---- FRAGMENTO DEL DOCUMENTO
Copa de la Uefa 2000/2001. Después de ganar 4-1 al Girondins en Vallecas, el Rayo viajó a Burdeos a sentenciar la eliminatoria.
Admito que no estuvo bien pero, ¿qué iba a hacer? Aquel cabrón me estaba tangando y yo no tenía muchas opciones de hacérselo pagar.
Siempre fui un tipo metódico. A veces obsesivamente metódico. Aún me pasa. Me sigue gustando llegar pronto a los estadios. Y más si el partido tiene su miga. Por eso aquella tarde me pareció que el autobús de la prensa salía demasiado tarde del hotel, y opté por adelantarme y tomar un taxi antes. “En Juego” empezaba pronto, y en lo que llegaba, me acreditaba y montaba la línea iba a tener para un rato.
No sé por qué en Burdeos casi todos los taxis eran Mercedes, y el mío no fue una excepción. Bon Jour, al Chaban-Delmas, se il vous plaît. El taxista debía de estar aún jodido por el 4-1 de la ida, o me vio cara de primo, porque fue poner el motor en marcha y empezar a darme vueltas por los arrabales de la ciudad. Después de un rato vislumbré las torretas de iluminación del estadio, pero nunca nos acercábamos a ellas. Primero aparecían a mi derecha, sobre las copas de unos álamos; luego, de frente, entre algunos bloques de anodinos apartamentos de hormigón; y más tarde, detrás, al otro lado del río. Y nunca llegábamos. Le intenté hacer saber que el lugar más corto entre dos puntos era la línea recta, pero nada. Era cristalino. Ese capullo se estaba pagando la hipoteca con mi carrera, así que tras hacer un rápido estudio de viabilidad de todas las venganzas a mi alcance, desenfundé mi bic azul y procedí a decorar la impecable tapicería blanca de cuero de su Mercedes. Con cada giro al lugar equivocado se la adornaba discretamente con algún trazo grueso de esos que luego te lleva un rato borrar.
--------
---- DATOS PROPORCIONADOS
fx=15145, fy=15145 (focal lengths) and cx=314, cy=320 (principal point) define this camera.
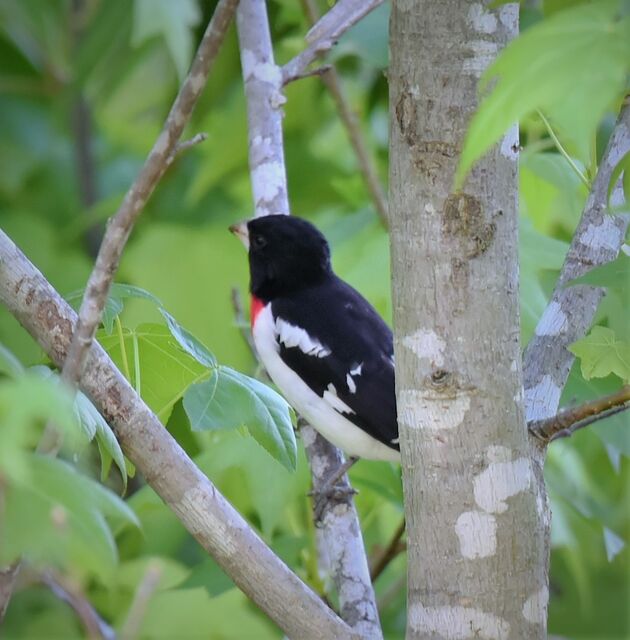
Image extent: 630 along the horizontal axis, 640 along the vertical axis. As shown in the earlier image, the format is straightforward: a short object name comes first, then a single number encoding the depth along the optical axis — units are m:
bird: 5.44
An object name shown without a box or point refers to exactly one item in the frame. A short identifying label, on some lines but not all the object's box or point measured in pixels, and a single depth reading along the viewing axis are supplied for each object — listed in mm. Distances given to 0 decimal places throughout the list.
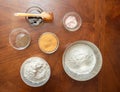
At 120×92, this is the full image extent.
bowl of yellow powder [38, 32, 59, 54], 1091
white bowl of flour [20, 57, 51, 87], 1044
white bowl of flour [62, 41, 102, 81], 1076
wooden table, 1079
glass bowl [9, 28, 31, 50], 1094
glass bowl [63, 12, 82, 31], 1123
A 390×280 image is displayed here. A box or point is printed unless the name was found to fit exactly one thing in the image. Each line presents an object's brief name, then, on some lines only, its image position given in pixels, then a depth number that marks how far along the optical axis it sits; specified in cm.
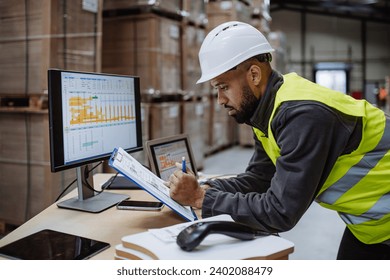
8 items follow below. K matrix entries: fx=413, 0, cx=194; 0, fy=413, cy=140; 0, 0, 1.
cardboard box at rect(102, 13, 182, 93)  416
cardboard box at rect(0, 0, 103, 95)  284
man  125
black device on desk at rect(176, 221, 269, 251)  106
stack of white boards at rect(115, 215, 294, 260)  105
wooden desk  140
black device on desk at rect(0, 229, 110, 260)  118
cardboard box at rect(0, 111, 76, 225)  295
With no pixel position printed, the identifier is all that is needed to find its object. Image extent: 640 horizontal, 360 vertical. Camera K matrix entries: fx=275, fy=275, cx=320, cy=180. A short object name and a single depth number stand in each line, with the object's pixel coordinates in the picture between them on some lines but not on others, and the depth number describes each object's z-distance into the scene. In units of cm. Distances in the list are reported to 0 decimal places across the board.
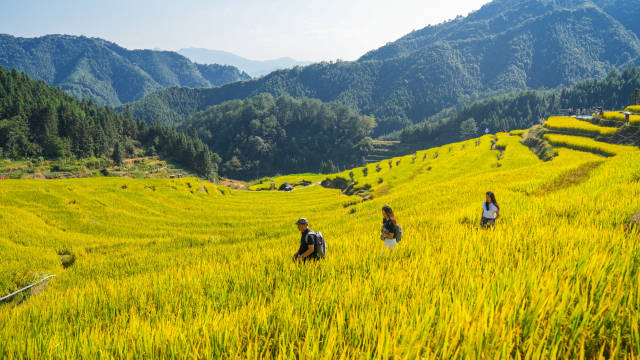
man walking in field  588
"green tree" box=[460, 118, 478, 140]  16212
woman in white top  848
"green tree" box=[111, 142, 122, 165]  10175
--------
---- DATOS PROPORCIONADOS
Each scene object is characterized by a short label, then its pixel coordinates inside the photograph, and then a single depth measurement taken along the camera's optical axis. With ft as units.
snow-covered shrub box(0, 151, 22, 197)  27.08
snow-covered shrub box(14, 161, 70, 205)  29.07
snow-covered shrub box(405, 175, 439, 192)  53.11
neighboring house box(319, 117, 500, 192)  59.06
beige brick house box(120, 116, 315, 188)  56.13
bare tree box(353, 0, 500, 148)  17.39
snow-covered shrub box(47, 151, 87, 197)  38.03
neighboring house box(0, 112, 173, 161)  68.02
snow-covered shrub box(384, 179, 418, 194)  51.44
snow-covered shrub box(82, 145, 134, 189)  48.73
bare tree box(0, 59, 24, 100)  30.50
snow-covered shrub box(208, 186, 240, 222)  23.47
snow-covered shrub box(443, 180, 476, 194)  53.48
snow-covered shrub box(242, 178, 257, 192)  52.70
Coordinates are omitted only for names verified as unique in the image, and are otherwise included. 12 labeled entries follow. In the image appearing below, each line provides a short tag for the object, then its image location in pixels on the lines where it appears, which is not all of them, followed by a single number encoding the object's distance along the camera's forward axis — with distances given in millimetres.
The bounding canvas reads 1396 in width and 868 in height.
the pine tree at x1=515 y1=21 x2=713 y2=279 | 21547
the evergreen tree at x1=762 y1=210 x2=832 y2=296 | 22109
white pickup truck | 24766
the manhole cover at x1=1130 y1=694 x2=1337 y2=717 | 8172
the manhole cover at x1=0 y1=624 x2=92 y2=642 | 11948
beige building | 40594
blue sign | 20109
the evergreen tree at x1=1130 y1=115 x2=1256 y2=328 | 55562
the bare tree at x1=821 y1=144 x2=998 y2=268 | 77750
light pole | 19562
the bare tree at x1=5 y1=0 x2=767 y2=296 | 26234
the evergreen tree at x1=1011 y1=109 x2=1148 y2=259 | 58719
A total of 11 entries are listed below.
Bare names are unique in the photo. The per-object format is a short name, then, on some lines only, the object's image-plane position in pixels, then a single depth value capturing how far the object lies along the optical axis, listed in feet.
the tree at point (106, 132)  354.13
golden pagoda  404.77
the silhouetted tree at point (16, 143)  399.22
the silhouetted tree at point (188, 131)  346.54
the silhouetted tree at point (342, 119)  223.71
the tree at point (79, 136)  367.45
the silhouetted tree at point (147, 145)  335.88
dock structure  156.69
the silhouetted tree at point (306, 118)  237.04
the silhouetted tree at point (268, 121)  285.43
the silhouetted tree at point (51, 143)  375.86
--------
**EXPLORA EL MATERIAL:**
**1)** Según el relato, ¿de qué marca eran casi todos los taxis de Burdeos?
**2)** Reproduce el fragmento del relato que comienza con "Copa de la Uefa" y sigue hasta "para un rato.".

**RESPUESTAS POR TAREA:**
**1)** Casi todos los taxis de Burdeos eran Mercedes.

**2)**
Copa de la Uefa 2000/2001. Después de ganar 4-1 al Girondins en Vallecas, el Rayo viajó a Burdeos a sentenciar la eliminatoria.
Admito que no estuvo bien pero, ¿qué iba a hacer? Aquel cabrón me estaba tangando y yo no tenía muchas opciones de hacérselo pagar.
Siempre fui un tipo metódico. A veces obsesivamente metódico. Aún me pasa. Me sigue gustando llegar pronto a los estadios. Y más si el partido tiene su miga. Por eso aquella tarde me pareció que el autobús de la prensa salía demasiado tarde del hotel, y opté por adelantarme y tomar un taxi antes. “En Juego” empezaba pronto, y en lo que llegaba, me acreditaba y montaba la línea iba a tener para un rato.